Unfortunately, Kayaba hadn't been so kind to the players of ACES Online, and had reviews of the game been truly possible, he had no doubts that the "lead-lined window" that was the decision-making interface would've been one of the biggest negatives of the game!

Still though, he had selected path 4, which was one of the most difficult ones, and following a relatively straightforward tutorial, getting him familiarised with the concepts that would become important – the use of missile jammers instead of chaff and flares, and the use of the "synthetic aperture" cockpits that most aircraft were now equipped with, being the two most important, he had picked his name in game, and been thrown in at the deep end.

That deep end being to hunt down a high-flying reconnaissance aircraft using a pair of Pulse Laser pods mounted to the F-15EX, a mission designed to introduce the players to the basic mechanics of the game before really throwing them into combat – the MIG-31R recon aircraft being fast, but otherwise a sitting duck for the Eagle II.

Soon after though, they were given an option to choose their aircraft for themselves, and amidst the collection, one stood out - a Yuktobanian built Sukhoi Su-35 Super Flanker, modernised to the Su-35SM standard.

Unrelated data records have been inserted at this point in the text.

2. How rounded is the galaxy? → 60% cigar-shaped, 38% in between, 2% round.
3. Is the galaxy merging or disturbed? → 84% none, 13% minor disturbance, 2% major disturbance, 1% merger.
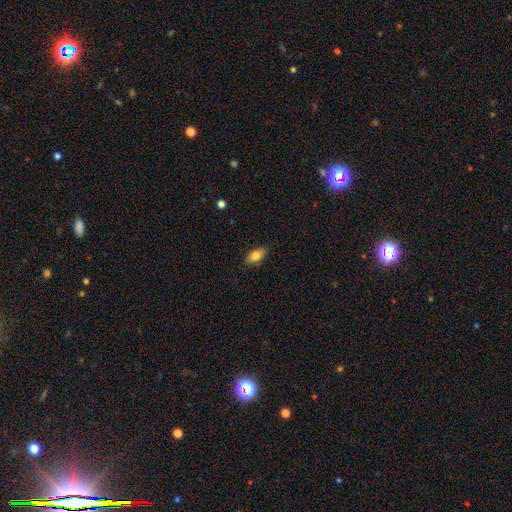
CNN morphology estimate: The model was most divided on "smooth or featured": smooth: 78%, featured or disk: 14%, star or artifact: 7%. More confident: how rounded — in between (87%); merging — none (86%).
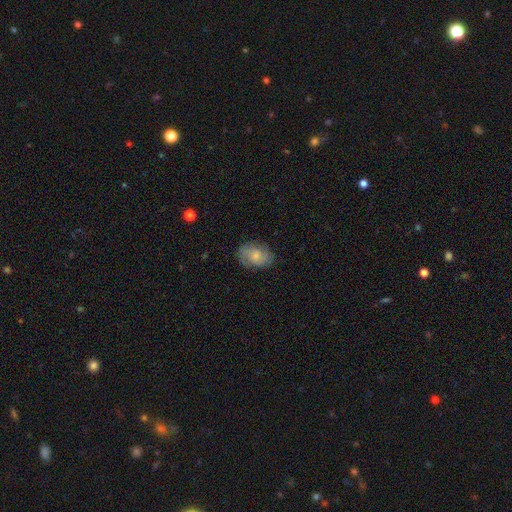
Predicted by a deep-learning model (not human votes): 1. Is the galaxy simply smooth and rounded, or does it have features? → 64% smooth, 29% featured or disk, 7% star or artifact.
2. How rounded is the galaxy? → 81% in between, 17% round, 1% cigar-shaped.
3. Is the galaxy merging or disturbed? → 77% none, 17% minor disturbance, 5% major disturbance, 1% merger.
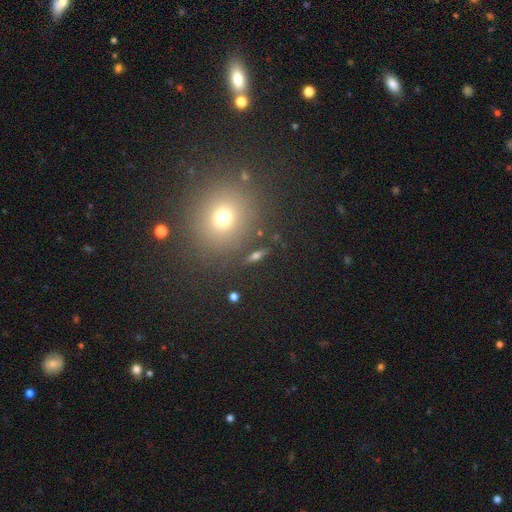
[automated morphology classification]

Fast, agile and more importantly for him... painted all over black (bar the white radome and the dielectric panels on the tail, but he could live with that), the Super-Super Flanker (or Ultra Flanker, as Kirito had christened it) was a pretty good choice for a starter aircraft, although it lacked a number of features he reckoned were going to be crucial going forwards: it lacked low-observable features of the useful kind, and it was very much a fighter, not a fighter-bomber.

On the first, his concerns had been proven when Eugeo had managed to draw him into a mock dogfight in the Electrosphere, into visual range and although he'd won that fight... it had been close. The Typhoon EK he flew may have been an electronic warfare variant of the fighter, but it was still very agile...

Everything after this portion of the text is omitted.